Too Bad!! wrote on Aug 4, 2007 1:05 PM:Now I guess we know just how dangerous it is out there crossing the border! Too bad this guy lost his life, it is so sad to think that thousands have died crossing the border and no one cares. I am sorry for this man's family but I also feel sorry for the people who die every day crossing the border to come to the U.S. for a better life only to loose it on the way and worse yet when they get here they are treated horribly. Something must be done.
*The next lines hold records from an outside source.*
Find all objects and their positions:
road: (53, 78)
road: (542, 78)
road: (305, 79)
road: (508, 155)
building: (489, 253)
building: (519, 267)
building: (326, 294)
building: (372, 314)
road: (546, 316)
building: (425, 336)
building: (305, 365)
American woman wrote on Aug 4, 2007 1:08 PM:This is indeed a tragedy. As a member of the Minuteman Project, I, and my brothers and sisters in the cause, have become very close with our border agents, and consider this a pointless loss! If Mexico would take care of her own, if that corrupt place would just share the immense wealth they have accrued on the backs of their citizens, we would not be subjected to tragedies like this. If there weren't hundreds, even thousands, of illegals lurking along our borders every day and night, people would not be dying due to heat or cold exposure! Likewise, if we could get control of the drug/illegal alien movement into this country via our open borders, we would profit in every important way, and so would our neighbors! We need to form a coalition to enter into an effort to cure the economic, and social suffering of the Mexican people under their current leadership. Time and time again, the vile leaders of Mexico are replaced by the same old dictators. It's time for Mexico to rise-up! Why can't the U.N. do something respectable and productive toward improving that country? The U.S. has done enough. Until someone grows a brain, BUILD THE FENCE! GOOD FENCES MAKE GOOD NEIGHBORS.
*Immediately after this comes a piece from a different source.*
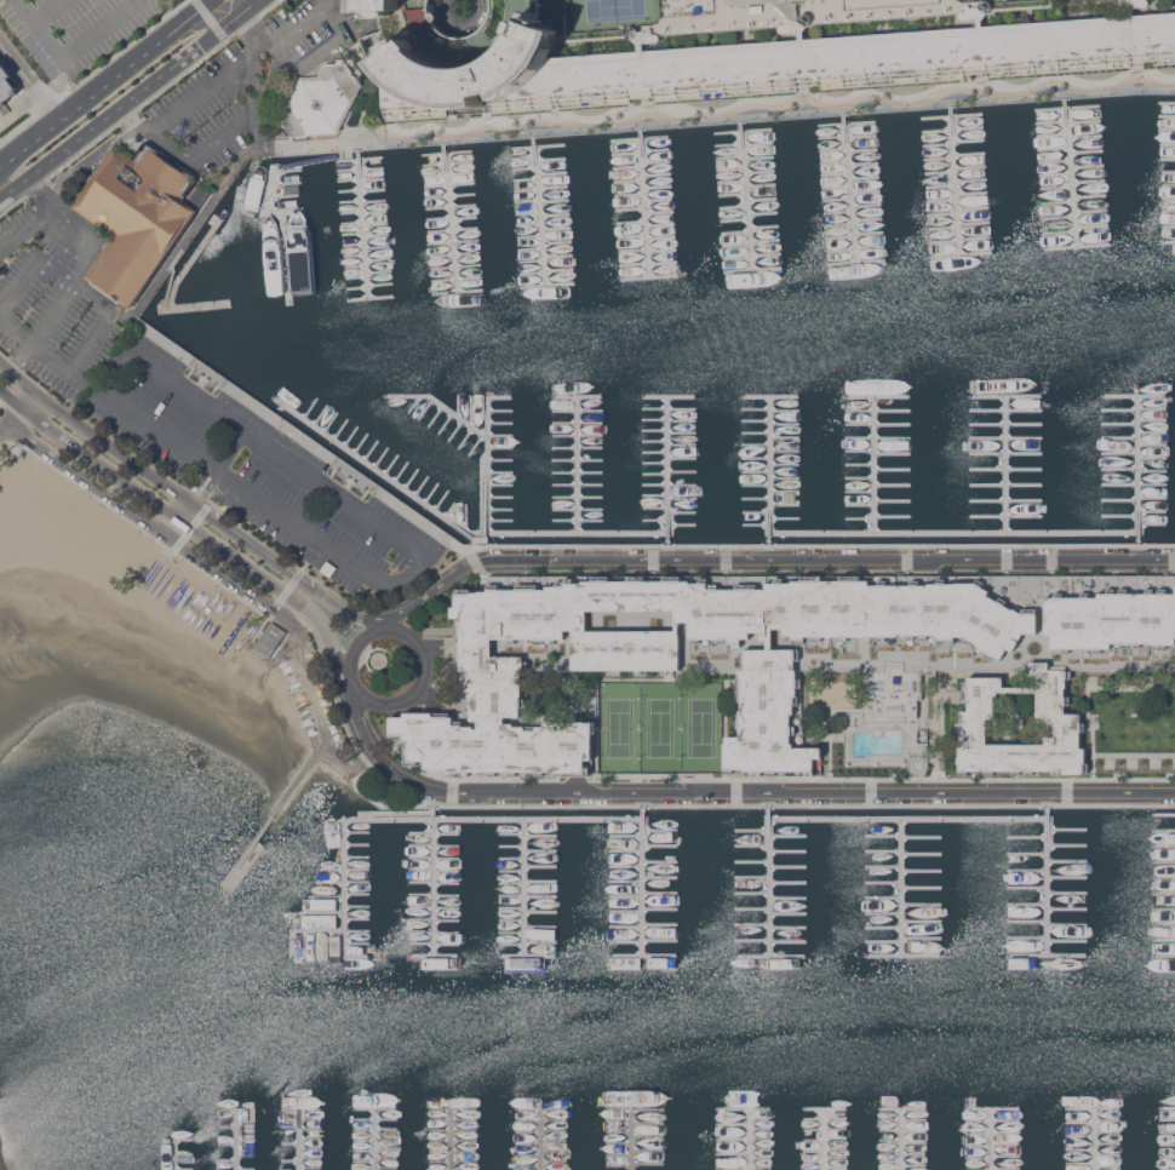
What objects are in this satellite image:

To the American Woman wrote on Aug 4, 2007 5:45 PM:The deaths are being caused by the militarization of the border! The deaths are being caused by the fact that people are forced to take a more dangerous course to escape the poverty they face in their country. Yes I wish the U.N. would do something respectable and productive toward improving that country and ours as well. The U.S. has done nothing. I say AMNESTY NOW, LEGALIZE, NOT CRIMINALIZE. You want someone to grow some brains and I wish you would grow a heart.

This remark is frightening just to think hired border patrol agents are friends with the likes of the sdSCUMm wrote on Aug 4, 2007 5:49 PM:"As a member of the Minuteman Project, I, and my brothers and sisters in the cause, have become very close with our border agents," AAAAAHHHHH that is why all the hoopla of the minutemen trying to get two border patrol agents out of prison. This comment make me realize even more that Ramos and Compean are just where they belong locked up and hopefully they will never be able to work in law enforcement again. Unfortunately these agents felt as their close friends the mm do that they are above the law.